# 2011 LT2 paint chips



## 70AARCUDA (Nov 14, 2010)

...yes, some people here have noticed similar problems. You'll have to read their postings yourself.


----------



## cruzen (Mar 3, 2011)

Same here in Alberta. My dealer has taken photos and passing them on to GM. Sounds like they are going to come up with better mud flaps and make the Cruze look good again


----------



## cruzen (Mar 3, 2011)

Chev Dealership wants me to get a quote on repainting doors and fenders. They will send quote to GM Canada to get the go ahead to repaint and then they are putting on better mud flaps.


----------



## robertbick (Jan 1, 2011)

Is this a Canadian issue?


----------



## shawn672 (Oct 31, 2010)

2LT silver, no paint issues, had it since November and it survived a NY winter (we use TONS of salt, you wouldn't believe the amount of salt this city/state uses)


----------



## cruzeguy1977 (Feb 20, 2011)

Well thanks for the info I called gm Canada today and let them know of all my issues I have had with my car. Paint-thermostat-transmission. Let's see what they will do for me.


----------



## cruzen (Mar 3, 2011)

Here in Alberta, Canada they use more sand and pea gravel to deal with winter road conditions. And instead of salt they use Calcium.


----------



## jman (Apr 17, 2011)

having paint chip problem with red metallic,seems like alot of issues related to chipping.i have had my 2lt for 8 weeks and it already has more chips than any of my other cars ive had and drove over 100,000 miles and explained how many people are having issues . just talked to my dealer and informed him of this site and how many people with same issues, seems willing to correct problem under warranty, seeing all the stories helped make my case. hopefully gm gets it right


----------



## robertbick (Jan 1, 2011)

Let us know if they adjust the door to correct future chips.


----------



## cruzen (Mar 3, 2011)

Dealer got the go ahead from GM. I will be taking my Cruze in for paint, mud flaps, 3M tape and door adjustment May 2


----------



## cruzeguy1977 (Feb 20, 2011)

I sure would like to know what there gonna do about the flaps my dealer has approval to fix mine as well


----------



## [email protected] (May 2, 2011)

I bought my car on December 31 and live in Canada. Within 2 months i noticed that the paint was chipping along the bottom, and sides of the car especially immediately behind the back doors. GM has repainted the area behind the back doors but until other reports are made directly to GM headoffice, they will not address the remaining chipped areas. This car, after 3 months, is in worse shape than my 10 year old oldsmobile. If you are experiencing this problem, please report it to GM Head Office so they can open up a file. They won't do anything until they receive reports from other car owners. It's very disappointing


----------



## Eightbelow (Mar 16, 2011)

I've been fearing of finding this happen on mine but no damage yet. Maybe it is more prevalent in certain colors. When I'm driving I hear all sorts of tinging noises on the car, more so then any other car I've been in but I havn't seen any damage as a result of it yet.


----------



## elegant (Jan 6, 2011)

*For Those Getting Replacement Mud Flaps, Please*

Once you get your new mud flaps, please, can you provide the rest of us with details about them?

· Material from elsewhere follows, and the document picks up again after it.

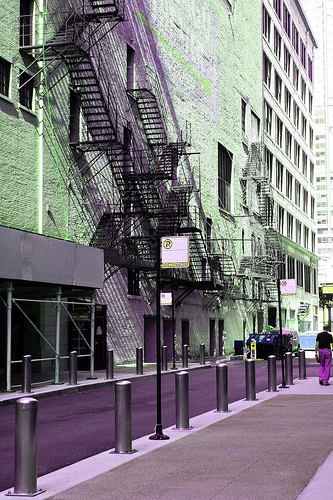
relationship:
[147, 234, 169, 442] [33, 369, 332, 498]
pole on sidewalk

Are they different GM mud flaps? What is their part number? Or ???

Thank you!


----------



## bobokity (Nov 1, 2011)

HI all, I have 2011 Cruze, live in Oak Harbor, WA. We don't use salt here, but we do use sand and such. I have several paint chips and I am totally upset.


----------



## cruzeguy1977 (Feb 20, 2011)

Well here we are once again one year later. My car had bad paint chips 
last year 2 months after purchase now I cleaned my car today and the chips are back with a vengeance. Have no clue what gm is going to do to correct this issue. I'm very disappointed 6 million miles? Not I. Canada. Gm I think you need to do your.car tests in Canada


----------



## unhappycruzer (May 11, 2013)

Same problem, dozens of paint chips. Dealer not willing to repair. I am furious!


----------



## CruzeTech (Mar 23, 2012)

You guys need to read around. There are at least half a dozen threads on this. 

Pi0726 is the bulletin. The dealer (US anyway) has to fix this if the car is under warranty. 




Sent from AutoGuide.com App


----------